HDU 1056

/*
Problem Description
How far can you make a stack of cards overhang a table? If you have one card, you can create a maximum overhang of half a card length. (We're assuming that the cards must be perpendicular to the table.) With two cards you can make the top card overhang the bottom one by half a card length, and the bottom one overhang the table by a third of a card length, for a total maximum overhang of 1/2 + 1/3 = 5/6 card lengths. In general you can make n cards overhang by 1/2 + 1/3 + 1/4 + ... + 1/(n + 1) card lengths, where the top card overhangs the second by 1/2, the second overhangs tha third by 1/3, the third overhangs the fourth by 1/4, etc., and the bottom card overhangs the table by 1/(n + 1). This is illustrated in the figure below.

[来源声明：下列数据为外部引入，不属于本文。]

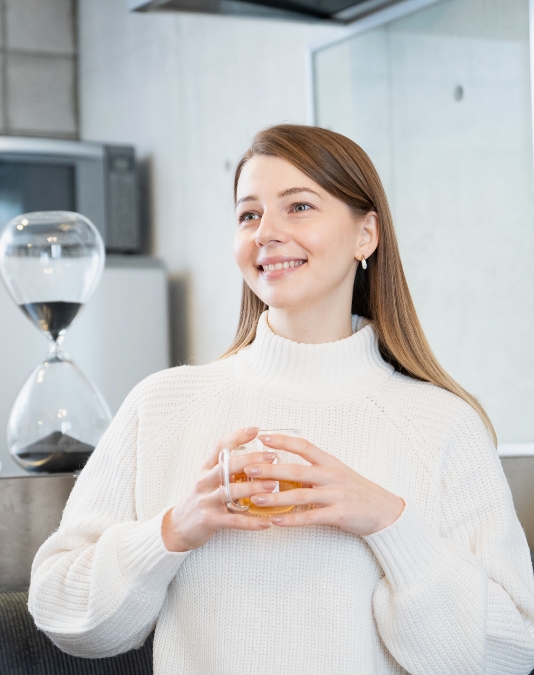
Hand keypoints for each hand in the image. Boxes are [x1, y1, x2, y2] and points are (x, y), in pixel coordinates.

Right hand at [162, 427, 276, 551]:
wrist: (179, 527)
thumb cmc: (201, 500)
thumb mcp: (208, 480)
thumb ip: (225, 469)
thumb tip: (254, 458)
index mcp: (206, 469)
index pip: (219, 447)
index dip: (236, 437)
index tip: (255, 430)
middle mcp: (204, 481)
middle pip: (227, 466)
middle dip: (251, 460)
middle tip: (272, 457)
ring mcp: (206, 500)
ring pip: (230, 491)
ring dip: (253, 488)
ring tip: (272, 485)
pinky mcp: (209, 520)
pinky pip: (233, 521)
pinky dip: (250, 522)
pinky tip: (266, 522)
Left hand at [245, 433, 404, 535]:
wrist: (386, 511)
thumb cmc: (358, 492)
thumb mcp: (338, 474)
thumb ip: (314, 471)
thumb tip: (286, 470)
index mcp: (330, 463)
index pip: (304, 446)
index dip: (283, 441)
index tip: (263, 437)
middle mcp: (331, 475)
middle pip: (296, 470)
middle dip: (270, 469)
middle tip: (248, 468)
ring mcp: (336, 494)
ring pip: (300, 495)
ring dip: (275, 497)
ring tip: (255, 497)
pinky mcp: (339, 514)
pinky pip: (311, 517)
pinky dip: (292, 520)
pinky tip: (276, 522)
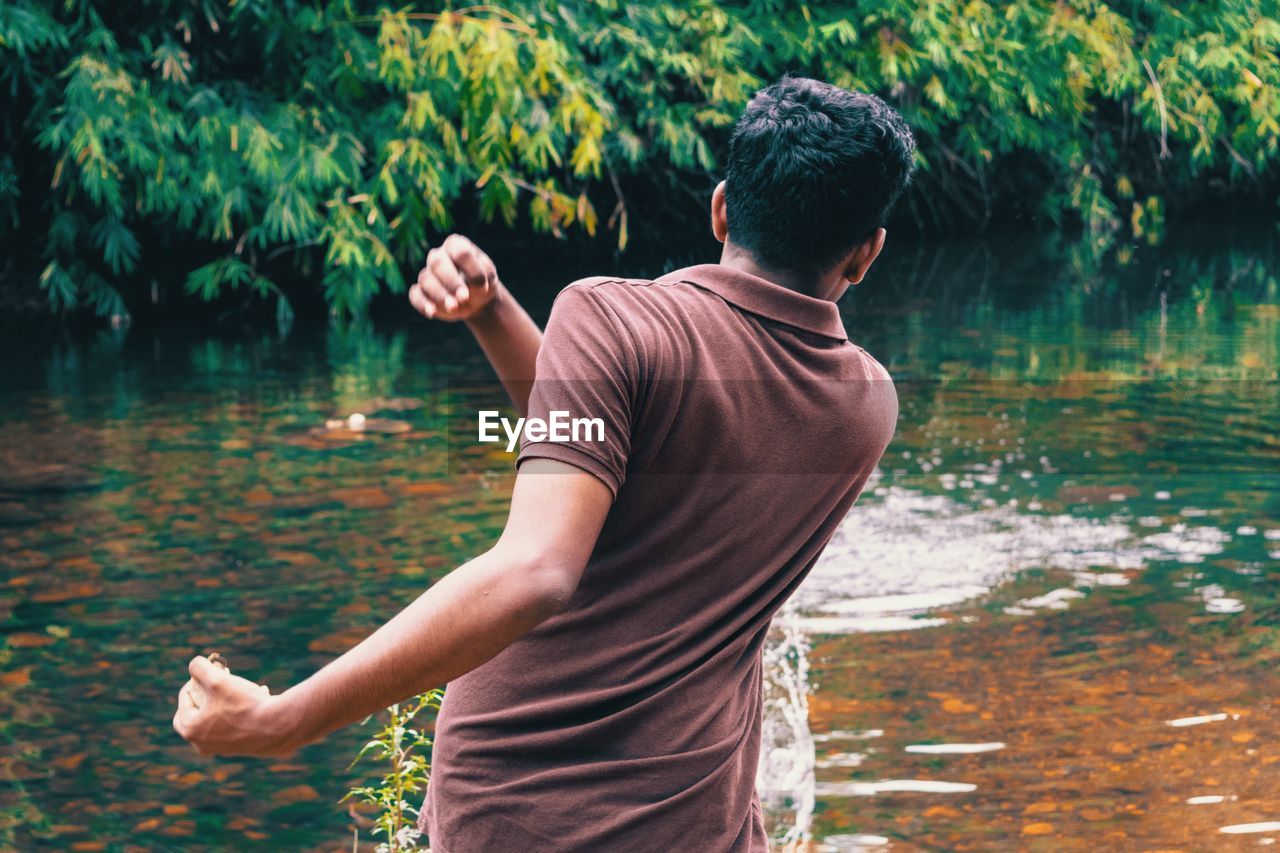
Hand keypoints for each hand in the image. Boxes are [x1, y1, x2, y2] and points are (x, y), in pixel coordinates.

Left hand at [173, 656, 295, 757]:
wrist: (278, 727)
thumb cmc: (245, 705)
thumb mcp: (218, 679)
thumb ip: (199, 667)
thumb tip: (194, 665)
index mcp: (191, 730)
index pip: (184, 698)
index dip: (196, 679)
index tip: (211, 671)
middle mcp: (202, 744)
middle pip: (196, 712)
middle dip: (207, 694)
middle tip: (219, 682)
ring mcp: (221, 749)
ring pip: (216, 719)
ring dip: (225, 701)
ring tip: (242, 688)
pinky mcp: (240, 749)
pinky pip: (234, 727)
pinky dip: (240, 712)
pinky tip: (258, 698)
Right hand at [409, 234, 500, 321]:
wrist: (477, 300)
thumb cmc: (483, 282)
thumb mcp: (489, 276)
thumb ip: (481, 274)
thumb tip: (467, 285)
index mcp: (456, 245)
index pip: (460, 253)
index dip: (472, 270)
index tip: (483, 287)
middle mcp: (438, 256)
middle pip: (438, 263)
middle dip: (451, 282)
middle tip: (464, 298)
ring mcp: (427, 274)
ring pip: (426, 280)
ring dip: (439, 295)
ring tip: (454, 307)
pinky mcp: (421, 292)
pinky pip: (415, 295)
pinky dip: (422, 304)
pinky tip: (432, 312)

The input consists of one or more test cases, followed by a line containing the number 0.00 that signals the end of the input. Each test case is a single line containing a positive floating-point number c whose value is at least 0.01 and at most 5.20; c will contain exactly three digits.

For each test case, output the minimum number of cards necessary to achieve an overhang of at least c card lengths. Use the exact output format shown in the examples.
 

Sample Input

1.00
3.71
0.04
5.19
0.00

 

Sample Output

3 card(s)
61 card(s)
1 card(s)
273 card(s)
*/
刚开始也吓到了，以为是图一类题，后来仔细一看下面这个式子，额有点眉目，意淫之下，结果还是出来了
下面是直接法
//大意是 1 / 2 + 1 / 3 + ···+ 1 / (n+1)
//需要多少步运算可以大于等于这个数，输出步数。注意是大于等于
#include <iostream>
#include <cstdio>

using namespace std;

int main()
{
    double a,sum;
    int i,cou;
    while(scanf("%lf",&a),a!=0.00){
    i=2;
    sum=0;
    while(sum<a){//此处<=应该为<
        sum+=1.0/i;
        cou=i;
        i++;
    }

    printf("%d card(s)\n",(cou-1));
  }
    return 0;
}